Crawl budget refers to the number of URLs a search engine's spider will crawl during one session. A website's crawl budget is influenced by the crawl rate that Googlebot has determined is optimal for the site and crawl demand which is determined by the website's popularity and the need to keep Google's SERP fresh for a particular search query. Learn more about the crawl budget
What is Crawl Rate?
Crawl Rate refers to how many requests per second Googlebot makes to a site when crawling it.
How Do You Optimize a Crawl Budget?
The goal of crawl budget optimization is to increase the frequency by which spiders crawl pages and send information to algorithms that are in charge of evaluating content quality and content indexing. This means the better a site's crawl budget, the faster it is likely to be updated on the search engine.
Here are some best practices for optimizing crawl budget:
Block Unimportant Pages and Ensure Important Pages Are Crawlable
Use script to direct Google bots away from your unimportant pages. This can be done by adding a 'noindex' tag to the head section of the page. This will ensure that these pages are not indexed. Also, it is important to make sure that important pages are crawlable.
Avoid Redirect Chains
Each redirected page uses up a portion of the site's crawl budget. This means long redirect chains should be avoided. Also, bots might stop crawling redirects if there are an unreasonable amount in a row.
Fix Error Pages
Besides being bad for user experience, 404 and 410 errors use up crawl budget. The site owner should therefore make sure there are no page errors on their site.
Focus on Using HTML
Although Google is able to crawl Flash, XML, and JavaScript, bots from other search engines may struggle to crawl these files. As a result, website owners should use HTML instead.
Keep Your Sitemap Up to Date
An up to date xml site map will help bots understand site structure and where internal links are pointing. It is important that the sitemap only include canonical URLs and should be consistent with robots.txt files. The reason is robots.txt files tell bots to not crawl pages, while site map links tell bots to crawl pages. If there is any inconsistency the bots will be told to crawl pages they are blocked from crawling.
Use Hreflang Tags
Hreflang Tags help bots to understand local versions of pages. This includes language and region-specific content. This can be done through the use of HTTP headers, HTML tags, or a sitemap.
Deal With URL Parameters
Many CMSs generate dynamic URLs. These extra URLs don't only use up a site's crawl budget, but they also potentially cause duplicate content issues. To deal with this, parameters should be added to the Google Search Console account.
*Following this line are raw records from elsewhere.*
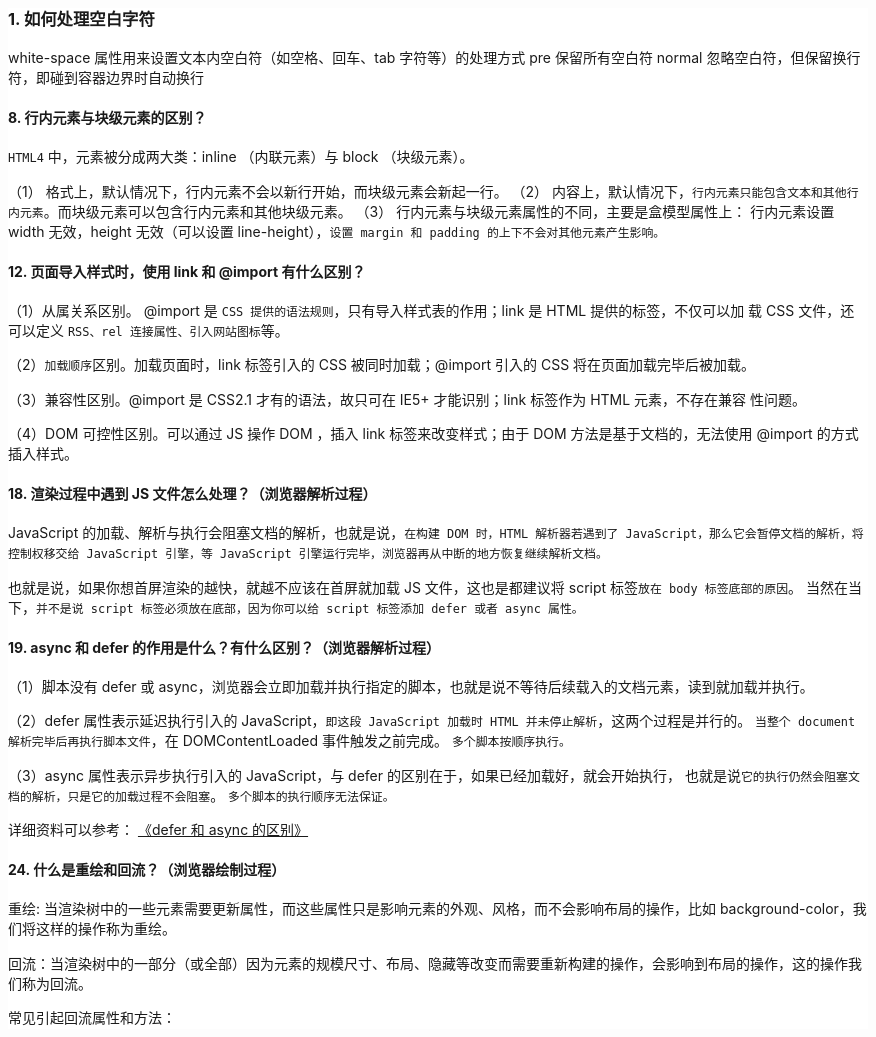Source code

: ### 1. 如何处理空白字符

white-space 属性用来设置文本内空白符（如空格、回车、tab 字符等）的处理方式
pre 保留所有空白符
normal 忽略空白符，但保留换行符，即碰到容器边界时自动换行

#### 8. 行内元素与块级元素的区别？

`HTML4` 中，元素被分成两大类：inline （内联元素）与 block （块级元素）。

（1） 格式上，默认情况下，行内元素不会以新行开始，而块级元素会新起一行。
（2） 内容上，默认情况下，`行内元素只能包含文本和其他行内元素`。而块级元素可以包含行内元素和其他块级元素。
（3） 行内元素与块级元素属性的不同，主要是盒模型属性上：
行内元素设置 width 无效，height 无效（可以设置 line-height），`设置 margin 和 padding 的上下不会对其他元素产生影响。`

#### 12. 页面导入样式时，使用 link 和 @import 有什么区别？

（1）从属关系区别。 @import 是 `CSS 提供的语法规则`，只有导入样式表的作用；link 是 HTML 提供的标签，不仅可以加
载 CSS 文件，还可以定义 `RSS、rel 连接属性、引入网站图标`等。

（2）`加载顺序`区别。加载页面时，link 标签引入的 CSS 被同时加载；@import 引入的 CSS 将在页面加载完毕后被加载。

（3）兼容性区别。@import 是 CSS2.1 才有的语法，故只可在 IE5+ 才能识别；link 标签作为 HTML 元素，不存在兼容
性问题。

（4）DOM 可控性区别。可以通过 JS 操作 DOM ，插入 link 标签来改变样式；由于 DOM 方法是基于文档的，无法使用 @import 的方式插入样式。

#### 18. 渲染过程中遇到 JS 文件怎么处理？（浏览器解析过程）

JavaScript 的加载、解析与执行会阻塞文档的解析，也就是说，`在构建 DOM 时，HTML 解析器若遇到了 JavaScript，那么它会暂停文档的解析，将控制权移交给 JavaScript 引擎，等 JavaScript 引擎运行完毕，浏览器再从中断的地方恢复继续解析文档。`

也就是说，如果你想首屏渲染的越快，就越不应该在首屏就加载 JS 文件，这也是都建议将 script 标签`放在 body 标签底部的原因`。
当然在当下，`并不是说 script 标签必须放在底部，因为你可以给 script 标签添加 defer 或者 async 属性。`

#### 19. async 和 defer 的作用是什么？有什么区别？（浏览器解析过程）

（1）脚本没有 defer 或 async，浏览器会立即加载并执行指定的脚本，也就是说不等待后续载入的文档元素，读到就加载并执行。

（2）defer 属性表示延迟执行引入的 JavaScript，`即这段 JavaScript 加载时 HTML 并未停止解析`，这两个过程是并行的。
`当整个 document 解析完毕后再执行脚本文件`，在 DOMContentLoaded 事件触发之前完成。
`多个脚本按顺序执行。`

（3）async 属性表示异步执行引入的 JavaScript，与 defer 的区别在于，如果已经加载好，就会开始执行，
也就是说`它的执行仍然会阻塞文档的解析，只是它的加载过程不会阻塞`。
`多个脚本的执行顺序无法保证。`

详细资料可以参考：
[《defer 和 async 的区别》](https://segmentfault.com/q/1010000000640869)

#### 24. 什么是重绘和回流？（浏览器绘制过程）

重绘: 当渲染树中的一些元素需要更新属性，而这些属性只是影响元素的外观、风格，而不会影响布局的操作，比如 background-color，我们将这样的操作称为重绘。

回流：当渲染树中的一部分（或全部）因为元素的规模尺寸、布局、隐藏等改变而需要重新构建的操作，会影响到布局的操作，这的操作我们称为回流。

常见引起回流属性和方法：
What is a Crawl Stats Report?
The crawl Stats Report provides information about Googlebot's activity on a site. The report is taken from the last 90 days of data and takes into consideration all content types.
How do I Increase Google Crawl Rate?
There are times when Googlebot crawls a site less frequently. There are a number of possible reasons for this.
Low Authority
When a site lacks high-quality backlinks, Google interprets this to mean the site is unimportant. As a result, Google will not frequently crawl it. This is fairly common for a new site.
The way to improve the situation is to build links to the site. When a site acquires a high volume of quality links its authority grows. This will signal Google to crawl the site more often.
Site Errors
If a site has many errors, Google will crawl that site slowly. This can easily be dealt with by fixing those errors. The errors can be found in the Google Search Console Coverage report.
Slow Loading Site
When a site loads slowly, Google might slow its crawl rate for that site. The faster a site loads the more pages Google bots can crawl at one time. In order to increase site speed, use site speed tools like gtmetrics.com or the Google PageSpeed Insights.
What Does Google See When it Crawls My Site?
Google first looks at your robots.txt file. This tells Google which pages it can crawl and which pages it can't. Once it has 'seen' the robots.txt file Googlebot then crawls the page's title tag. After the title tag, it then crawls the site's meta description. It then moves on to the images. Although Google is not able to see a site's images it does crawl the image alt tags. Finally, Google crawls the actual content on the page.